The scene: A Greyhound bus terminal. Dozens of weary, ill-tempered passengers-to-be are standing in a line-up that snakes from the departure gate to the front entrance. There are clearly too many people to fit on one bus, which is scheduled to leave at four.

3:45 - Boarding is announced.
3:54 - Driver comes out, boarding actually begins.
4:10 - Bus capacity is reached. No more passengers to be allowed on. Remaining passengers are told that another bus will arrive at 4:30.
4:55 - Next bus arrives.
5:03 - Bus begins to board.
5:16 - Passengers are boarded. Luggage handlers chat jovially amongst selves, exemplifying a certain langorous, relaxed approach to their work that I would find quite admirable, had I not been scheduled to leave over an hour ago.
5:29 - Bus loaded, luggage bay doors shut. Driver must place phone call before departure.
5:32 - Driver boards bus.
5:33 - Driver de-boards bus; smokes.
5:34 - Luggage bay doors opened again, more luggage put on. New passenger arrives. Existing passengers glower.
5:41 - Driver boards again
5:43 - Driver starts the engine, on-board radio begins to play the "John Tesh Radio Show".
5:47 - Departure! The "John Tesh Radio Show" continues in all its MOR glory for nearly the all of the 3 1/2 hour ride to Edmonton.
7:14 - Somewhere outside of Red Deer, my head explodes after listening to Tesh play three Billy Joel songs in a row.

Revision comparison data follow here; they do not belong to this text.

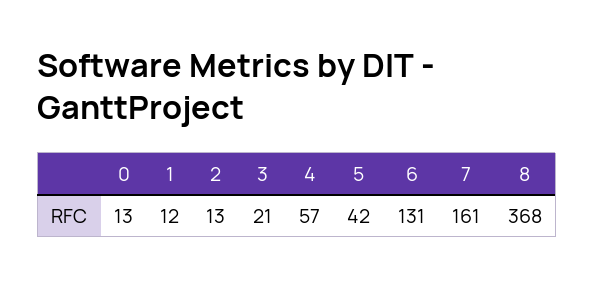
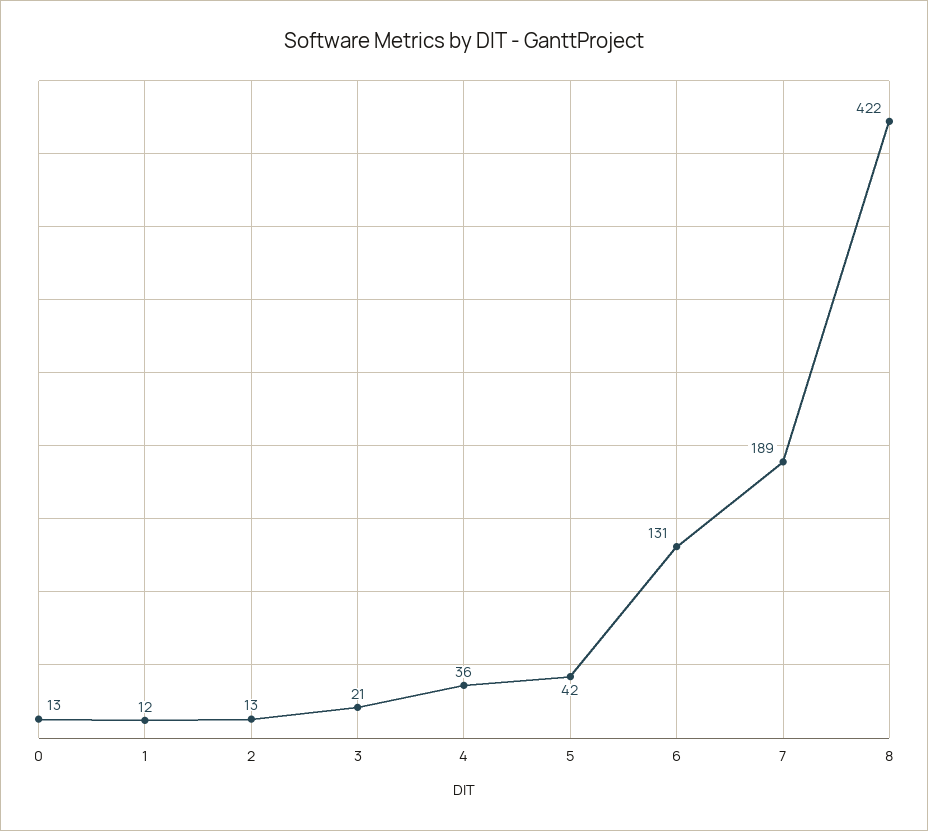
4: 57 -> 36
7: 161 -> 189
8: 368 -> 422

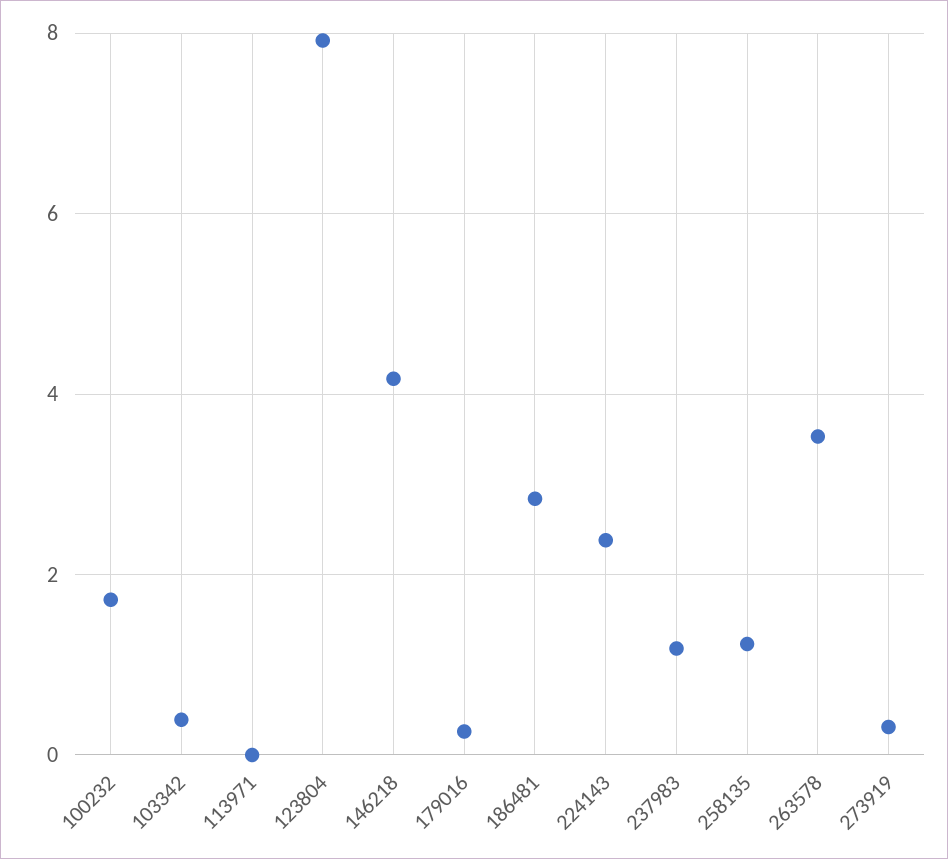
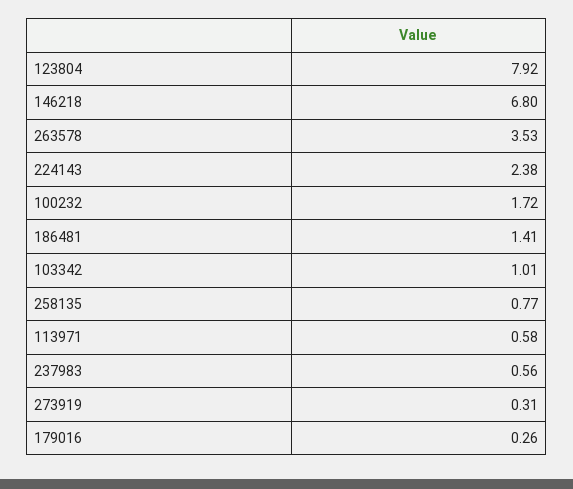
103342: 0.4 -> 1.01
113971: 0 -> 0.58
146218: 4.2 -> 6.8
186481: 2.8 -> 1.41
237983: 1.2 -> 0.56
258135: 1.2 -> 0.77

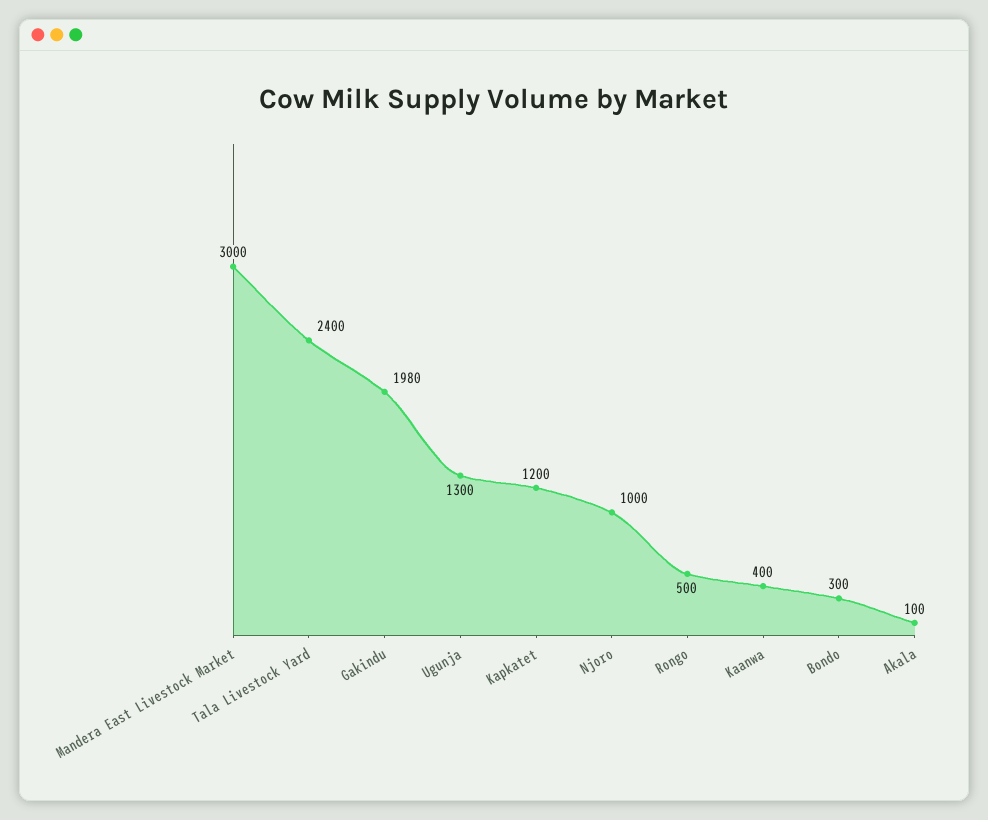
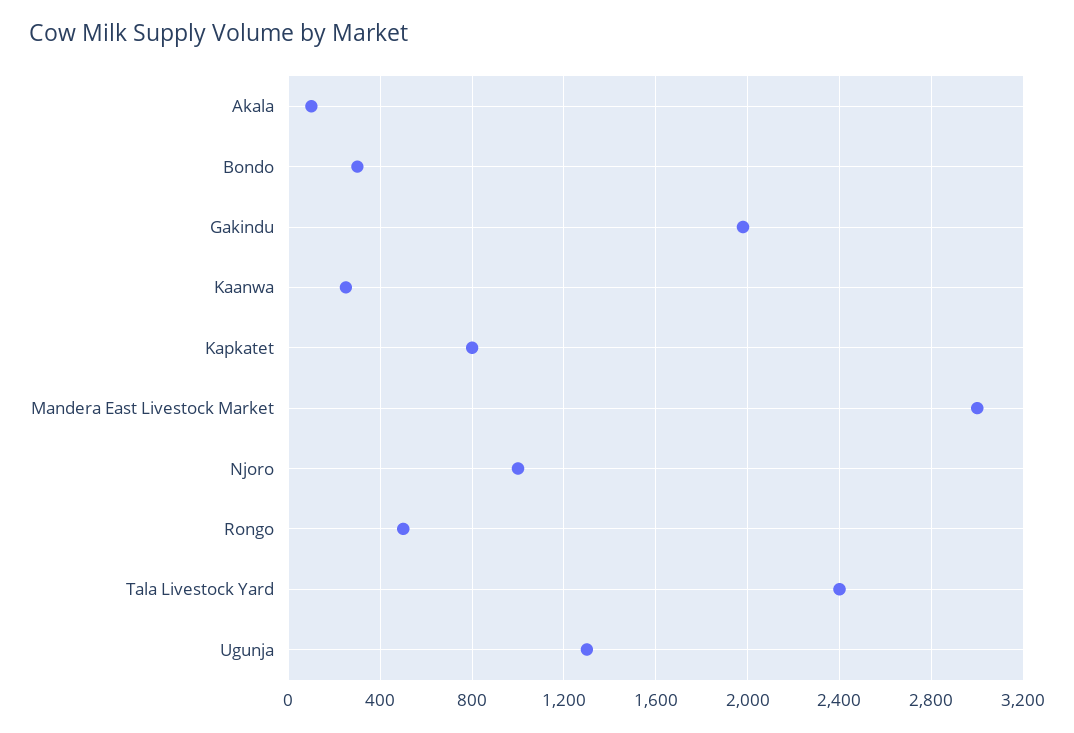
Kapkatet: 1200 -> 800
Kaanwa: 400 -> 250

Wednesday, February 21, 2007

Feb 21

In ancient Rome, this was the date of Feralia, “the festival of peace and love”, when all friends and families would gather for a huge feast. No one was allowed to leave the feast until their disagreements and quarrels had been resolved. What a grand idea!

PS I may become the magazine's staff writer, rather than an editor who mainly handles admin crap. This would cause me great joy.